%%

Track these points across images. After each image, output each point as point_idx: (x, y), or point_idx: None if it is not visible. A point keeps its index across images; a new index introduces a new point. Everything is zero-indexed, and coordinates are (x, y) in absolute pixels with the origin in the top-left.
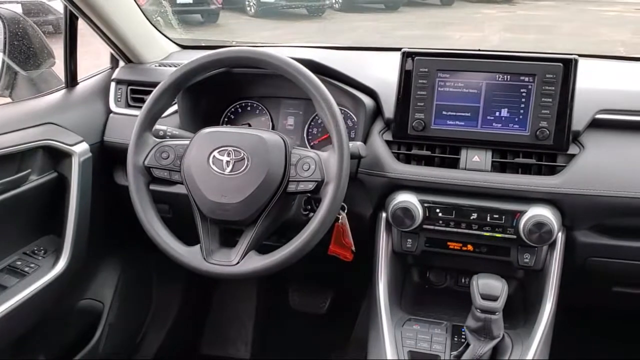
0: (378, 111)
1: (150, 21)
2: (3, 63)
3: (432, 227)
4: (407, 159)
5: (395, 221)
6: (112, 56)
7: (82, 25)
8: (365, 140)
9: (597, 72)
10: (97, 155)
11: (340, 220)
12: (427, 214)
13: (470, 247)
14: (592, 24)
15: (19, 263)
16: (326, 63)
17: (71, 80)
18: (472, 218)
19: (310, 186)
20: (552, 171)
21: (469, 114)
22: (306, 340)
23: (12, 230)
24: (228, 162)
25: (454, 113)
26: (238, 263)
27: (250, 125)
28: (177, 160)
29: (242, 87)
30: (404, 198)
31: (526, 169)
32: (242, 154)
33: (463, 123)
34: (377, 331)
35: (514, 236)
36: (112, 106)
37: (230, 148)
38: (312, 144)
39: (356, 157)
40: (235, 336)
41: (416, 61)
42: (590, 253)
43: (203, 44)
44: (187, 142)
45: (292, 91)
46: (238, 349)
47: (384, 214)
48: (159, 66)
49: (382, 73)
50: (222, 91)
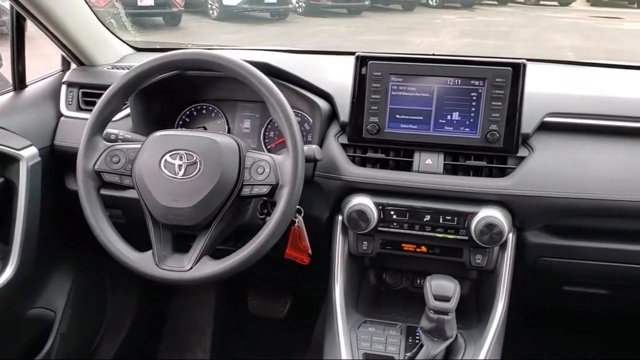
0: (334, 114)
1: (103, 23)
2: None
3: (387, 229)
4: (363, 162)
5: (350, 224)
6: (64, 58)
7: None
8: (321, 143)
9: (547, 77)
10: (47, 159)
11: (296, 223)
12: (382, 216)
13: (424, 249)
14: (548, 30)
15: None
16: (281, 66)
17: (19, 82)
18: (426, 220)
19: (264, 190)
20: (503, 173)
21: (422, 118)
22: (266, 345)
23: None
24: (180, 166)
25: (407, 117)
26: (191, 269)
27: (205, 128)
28: (128, 164)
29: (197, 90)
30: (359, 201)
31: (477, 171)
32: (195, 158)
33: (416, 126)
34: (333, 334)
35: (466, 237)
36: (63, 109)
37: (182, 151)
38: (269, 147)
39: (312, 161)
40: (193, 343)
41: (370, 65)
42: (540, 253)
43: (158, 47)
44: (139, 146)
45: (248, 94)
46: (196, 356)
47: (340, 217)
48: (112, 69)
49: (338, 77)
50: (177, 94)
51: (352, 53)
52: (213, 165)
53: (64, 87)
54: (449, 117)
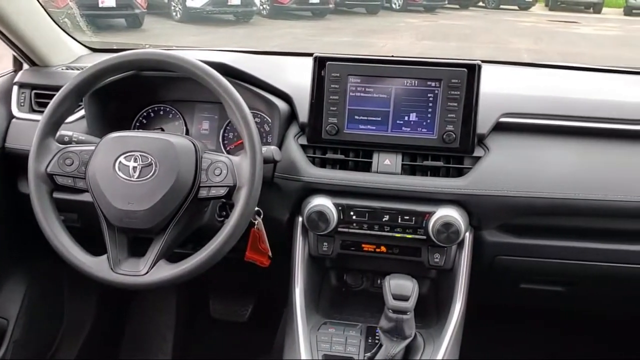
0: (293, 115)
1: (57, 23)
2: None
3: (347, 230)
4: (322, 163)
5: (310, 225)
6: (15, 59)
7: None
8: (280, 144)
9: (503, 78)
10: None
11: (256, 225)
12: (342, 217)
13: (383, 249)
14: (507, 34)
15: None
16: (239, 67)
17: None
18: (385, 220)
19: (222, 191)
20: (459, 173)
21: (380, 119)
22: (228, 349)
23: None
24: (135, 168)
25: (366, 117)
26: (147, 273)
27: (163, 130)
28: (82, 166)
29: (154, 91)
30: (319, 202)
31: (435, 172)
32: (150, 159)
33: (374, 127)
34: (293, 336)
35: (424, 237)
36: (15, 111)
37: (137, 153)
38: (228, 149)
39: (270, 162)
40: (155, 349)
41: (328, 66)
42: (497, 252)
43: (115, 47)
44: (93, 148)
45: (207, 95)
46: None
47: (300, 218)
48: (66, 69)
49: (297, 77)
50: (133, 95)
51: (311, 54)
52: (168, 167)
53: (16, 88)
54: (407, 118)
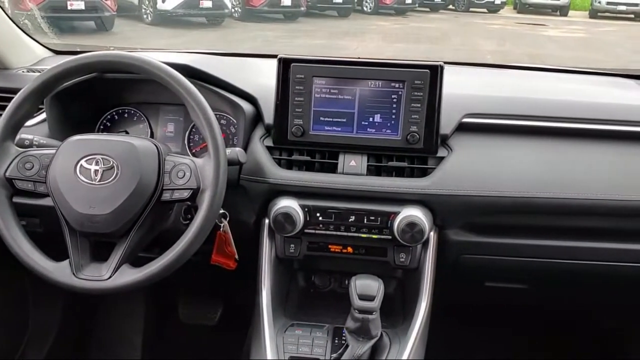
0: (259, 117)
1: (17, 25)
2: None
3: (314, 232)
4: (288, 165)
5: (276, 227)
6: None
7: None
8: (246, 146)
9: (466, 79)
10: None
11: (222, 228)
12: (308, 219)
13: (350, 249)
14: (476, 36)
15: None
16: (203, 68)
17: None
18: (351, 221)
19: (185, 194)
20: (424, 173)
21: (345, 120)
22: (198, 353)
23: None
24: (96, 171)
25: (331, 119)
26: (110, 277)
27: (127, 132)
28: (43, 170)
29: (119, 94)
30: (285, 203)
31: (400, 172)
32: (112, 163)
33: (340, 129)
34: (259, 338)
35: (390, 237)
36: None
37: (98, 156)
38: (194, 151)
39: (235, 164)
40: (122, 354)
41: (292, 67)
42: (461, 250)
43: (79, 49)
44: (53, 152)
45: (171, 97)
46: None
47: (267, 221)
48: (27, 72)
49: (263, 79)
50: (97, 97)
51: (276, 56)
52: (131, 169)
53: None
54: (371, 119)
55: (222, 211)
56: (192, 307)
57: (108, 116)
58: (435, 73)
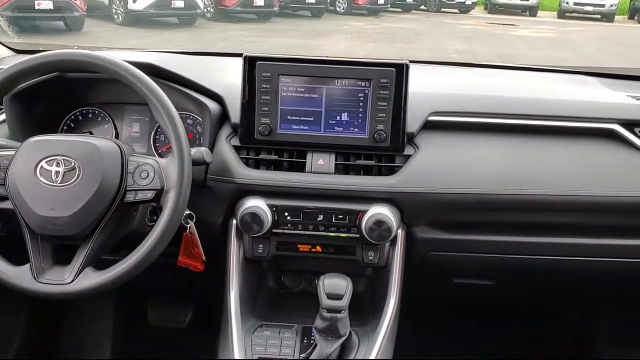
0: (225, 116)
1: None
2: None
3: (282, 232)
4: (256, 164)
5: (244, 227)
6: None
7: None
8: (212, 146)
9: (433, 78)
10: None
11: (189, 230)
12: (276, 219)
13: (319, 249)
14: (448, 37)
15: None
16: (168, 67)
17: None
18: (319, 220)
19: (149, 195)
20: (391, 172)
21: (313, 119)
22: (169, 356)
23: None
24: (58, 173)
25: (299, 118)
26: (73, 281)
27: (92, 133)
28: (2, 172)
29: (82, 94)
30: (253, 204)
31: (368, 171)
32: (73, 164)
33: (307, 128)
34: (227, 340)
35: (358, 235)
36: None
37: (60, 157)
38: (160, 152)
39: (201, 164)
40: (92, 357)
41: (258, 66)
42: (429, 248)
43: (41, 49)
44: (13, 153)
45: (137, 97)
46: None
47: (235, 221)
48: None
49: (229, 78)
50: (60, 98)
51: (241, 55)
52: (93, 171)
53: None
54: (339, 118)
55: (189, 212)
56: (163, 310)
57: (72, 117)
58: (401, 72)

%%

▸ **WHAT YOU NEED TO DO**
Give back all of the entries verbatim, but without pictures.

▸ **SOLUTION TO THIS TASK**
Track these points across images. After each image, output each point as point_idx: (x, y), or point_idx: None if it is not visible. A point keeps its index across images; a new index introduces a new point. Everything is zero-indexed, and coordinates are (x, y) in absolute pixels with the origin in the top-left.
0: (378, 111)
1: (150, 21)
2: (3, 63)
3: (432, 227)
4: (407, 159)
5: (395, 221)
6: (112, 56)
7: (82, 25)
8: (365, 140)
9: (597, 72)
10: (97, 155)
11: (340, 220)
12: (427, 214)
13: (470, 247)
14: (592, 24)
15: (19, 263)
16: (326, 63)
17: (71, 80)
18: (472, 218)
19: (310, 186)
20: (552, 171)
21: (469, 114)
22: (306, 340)
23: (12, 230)
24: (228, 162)
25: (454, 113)
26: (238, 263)
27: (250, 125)
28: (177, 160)
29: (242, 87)
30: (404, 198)
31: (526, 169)
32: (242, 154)
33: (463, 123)
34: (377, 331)
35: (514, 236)
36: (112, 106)
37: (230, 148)
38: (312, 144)
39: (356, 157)
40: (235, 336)
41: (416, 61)
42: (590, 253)
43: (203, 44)
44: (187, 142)
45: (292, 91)
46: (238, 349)
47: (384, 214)
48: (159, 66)
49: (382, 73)
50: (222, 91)
0: (334, 114)
1: (103, 23)
2: None
3: (387, 229)
4: (363, 162)
5: (350, 224)
6: (64, 58)
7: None
8: (321, 143)
9: (547, 77)
10: (47, 159)
11: (296, 223)
12: (382, 216)
13: (424, 249)
14: (548, 30)
15: None
16: (281, 66)
17: (19, 82)
18: (426, 220)
19: (264, 190)
20: (503, 173)
21: (422, 118)
22: (266, 345)
23: None
24: (180, 166)
25: (407, 117)
26: (191, 269)
27: (205, 128)
28: (128, 164)
29: (197, 90)
30: (359, 201)
31: (477, 171)
32: (195, 158)
33: (416, 126)
34: (333, 334)
35: (466, 237)
36: (63, 109)
37: (182, 151)
38: (269, 147)
39: (312, 161)
40: (193, 343)
41: (370, 65)
42: (540, 253)
43: (158, 47)
44: (139, 146)
45: (248, 94)
46: (196, 356)
47: (340, 217)
48: (112, 69)
49: (338, 77)
50: (177, 94)
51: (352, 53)
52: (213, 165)
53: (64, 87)
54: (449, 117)
0: (293, 115)
1: (57, 23)
2: None
3: (347, 230)
4: (322, 163)
5: (310, 225)
6: (15, 59)
7: None
8: (280, 144)
9: (503, 78)
10: None
11: (256, 225)
12: (342, 217)
13: (383, 249)
14: (507, 34)
15: None
16: (239, 67)
17: None
18: (385, 220)
19: (222, 191)
20: (459, 173)
21: (380, 119)
22: (228, 349)
23: None
24: (135, 168)
25: (366, 117)
26: (147, 273)
27: (163, 130)
28: (82, 166)
29: (154, 91)
30: (319, 202)
31: (435, 172)
32: (150, 159)
33: (374, 127)
34: (293, 336)
35: (424, 237)
36: (15, 111)
37: (137, 153)
38: (228, 149)
39: (270, 162)
40: (155, 349)
41: (328, 66)
42: (497, 252)
43: (115, 47)
44: (93, 148)
45: (207, 95)
46: None
47: (300, 218)
48: (66, 69)
49: (297, 77)
50: (133, 95)
51: (311, 54)
52: (168, 167)
53: (16, 88)
54: (407, 118)
0: (259, 117)
1: (17, 25)
2: None
3: (314, 232)
4: (288, 165)
5: (276, 227)
6: None
7: None
8: (246, 146)
9: (466, 79)
10: None
11: (222, 228)
12: (308, 219)
13: (350, 249)
14: (476, 36)
15: None
16: (203, 68)
17: None
18: (351, 221)
19: (185, 194)
20: (424, 173)
21: (345, 120)
22: (198, 353)
23: None
24: (96, 171)
25: (331, 119)
26: (110, 277)
27: (127, 132)
28: (43, 170)
29: (119, 94)
30: (285, 203)
31: (400, 172)
32: (112, 163)
33: (340, 129)
34: (259, 338)
35: (390, 237)
36: None
37: (98, 156)
38: (194, 151)
39: (235, 164)
40: (122, 354)
41: (292, 67)
42: (461, 250)
43: (79, 49)
44: (53, 152)
45: (171, 97)
46: None
47: (267, 221)
48: (27, 72)
49: (263, 79)
50: (97, 97)
51: (276, 56)
52: (131, 169)
53: None
54: (371, 119)
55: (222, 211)
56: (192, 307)
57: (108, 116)
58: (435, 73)
0: (225, 116)
1: None
2: None
3: (282, 232)
4: (256, 164)
5: (244, 227)
6: None
7: None
8: (212, 146)
9: (433, 78)
10: None
11: (189, 230)
12: (276, 219)
13: (319, 249)
14: (448, 37)
15: None
16: (168, 67)
17: None
18: (319, 220)
19: (149, 195)
20: (391, 172)
21: (313, 119)
22: (169, 356)
23: None
24: (58, 173)
25: (299, 118)
26: (73, 281)
27: (92, 133)
28: (2, 172)
29: (82, 94)
30: (253, 204)
31: (368, 171)
32: (73, 164)
33: (307, 128)
34: (227, 340)
35: (358, 235)
36: None
37: (60, 157)
38: (160, 152)
39: (201, 164)
40: (92, 357)
41: (258, 66)
42: (429, 248)
43: (41, 49)
44: (13, 153)
45: (137, 97)
46: None
47: (235, 221)
48: None
49: (229, 78)
50: (60, 98)
51: (241, 55)
52: (93, 171)
53: None
54: (339, 118)
55: (189, 212)
56: (163, 310)
57: (72, 117)
58: (401, 72)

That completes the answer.